« Il ne reste plus qu’une question à poser aux artistes : quelle arme ? »

2021/03/01 | Par Orian Dorais

C’est une mentalité et un manque d’écoute ahurissant du gouvernement depuis près d’un an que dénonçaient des dizaines d’artistes et d’artisans lors d’une manifestation « Du popcorn pour Legault », qui a eu lieu devant le bureau montréalais du premier ministre, le jour de la réouverture des cinémas.  Nous étions rassemblées sur la rue Sherbrooke, à l’invitation du Rassemblement Diomède, collectif également derrière les évènements Ceci n'est pas un spectacle.

Au cœur du centre-ville, et de ses innombrables tours à bureau, plusieurs tenaient à rappeler au gouvernement que certains aspects de l’existence humaine échappent à une logique comptable et que les arts sont un service essentiel. Plus qu’un évènement politique ou social, la manifestation était avant toute une célébration du caractère rassembleur des arts vivants et des liens humains que les performeurs nouent entre eux et avec le public.

Au fil de l’évènement, j’ai rencontré plusieurs gens issus des disciplines artistiques les plus diverses. Ils étaient gens de théâtre, acteurs, humoristes, poètes, musiciens, danseurs, artistes de cirques, photographes et artisans du cinéma. Les écoles de théâtre (ENT, Conservatoire) étaient également bien représentées. Bien entendu, tous n’étaient pas artistes. J’ai eu l’occasion de m’entretenir avec nombre de manifestants qui étaient simplement des citoyens inquiets pour l’avenir de notre milieu culturel.

--------

*Objectif de la tâche*
Traduisez en anglais cette phrase du texte sur la manifestation « Du popcorn pour Legault » : « Les écoles de théâtre (ENT, Conservatoire) étaient également bien représentées. »

*Données fournies*
--------

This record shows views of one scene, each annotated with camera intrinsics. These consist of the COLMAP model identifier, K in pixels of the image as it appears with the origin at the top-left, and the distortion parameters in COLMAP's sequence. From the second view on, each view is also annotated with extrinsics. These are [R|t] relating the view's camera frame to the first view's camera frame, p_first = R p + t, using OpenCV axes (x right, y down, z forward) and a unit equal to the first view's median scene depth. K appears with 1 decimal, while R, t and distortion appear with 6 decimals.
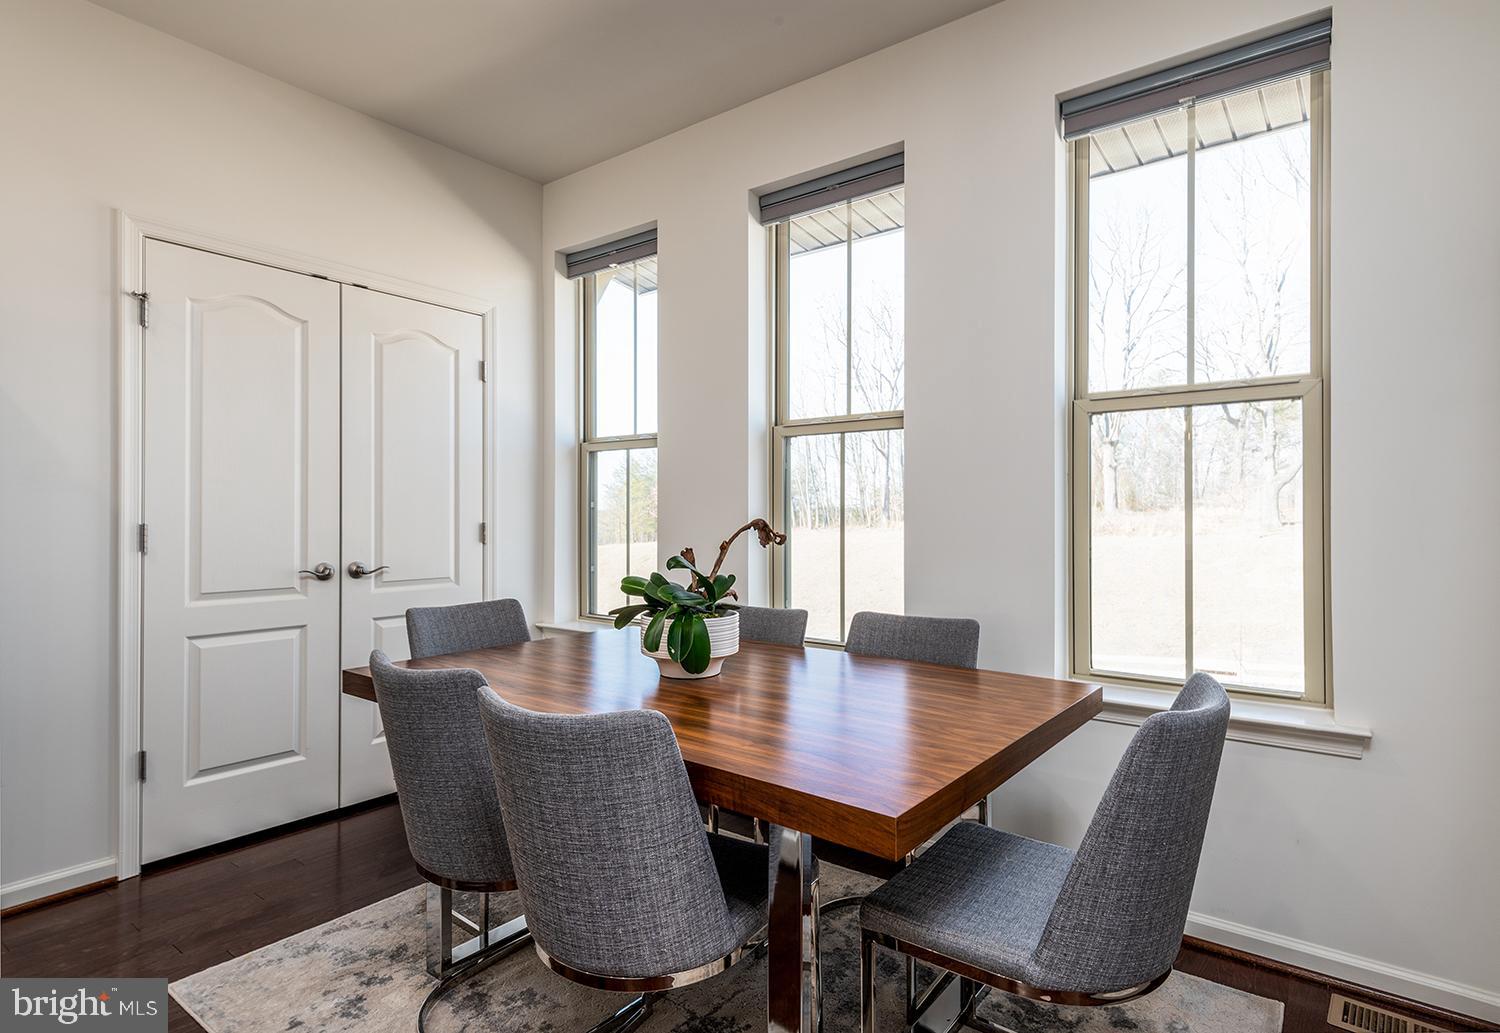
lens RADIAL K [[793.2, 0, 750.0], [0, 793.2, 516.5], [0, 0, 1]] dist [0.001780, 0.000178]
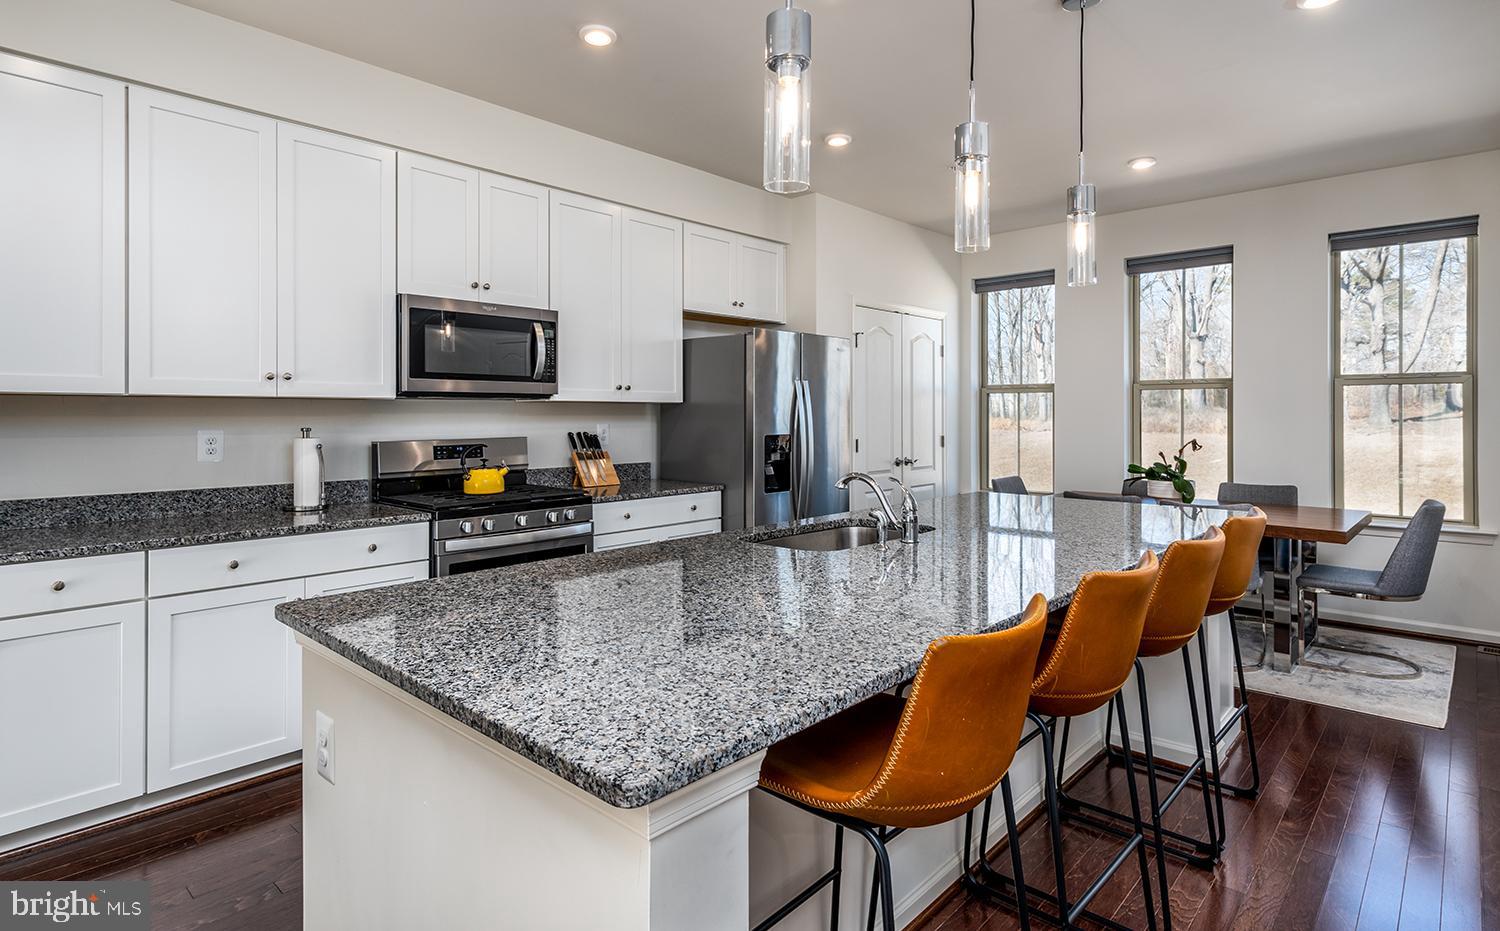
lens RADIAL K [[730.7, 0, 746.5], [0, 730.7, 414.0], [0, 0, 1]] dist [0.000544, -0.000667]
pose [[0.991022, -0.006421, -0.133546, -0.739788], [0.006146, 0.999978, -0.002477, -0.051473], [0.133559, 0.001634, 0.991039, -0.939309]]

--------

*Résultat produit*
The theater schools (ENT, Conservatoire) were also well represented.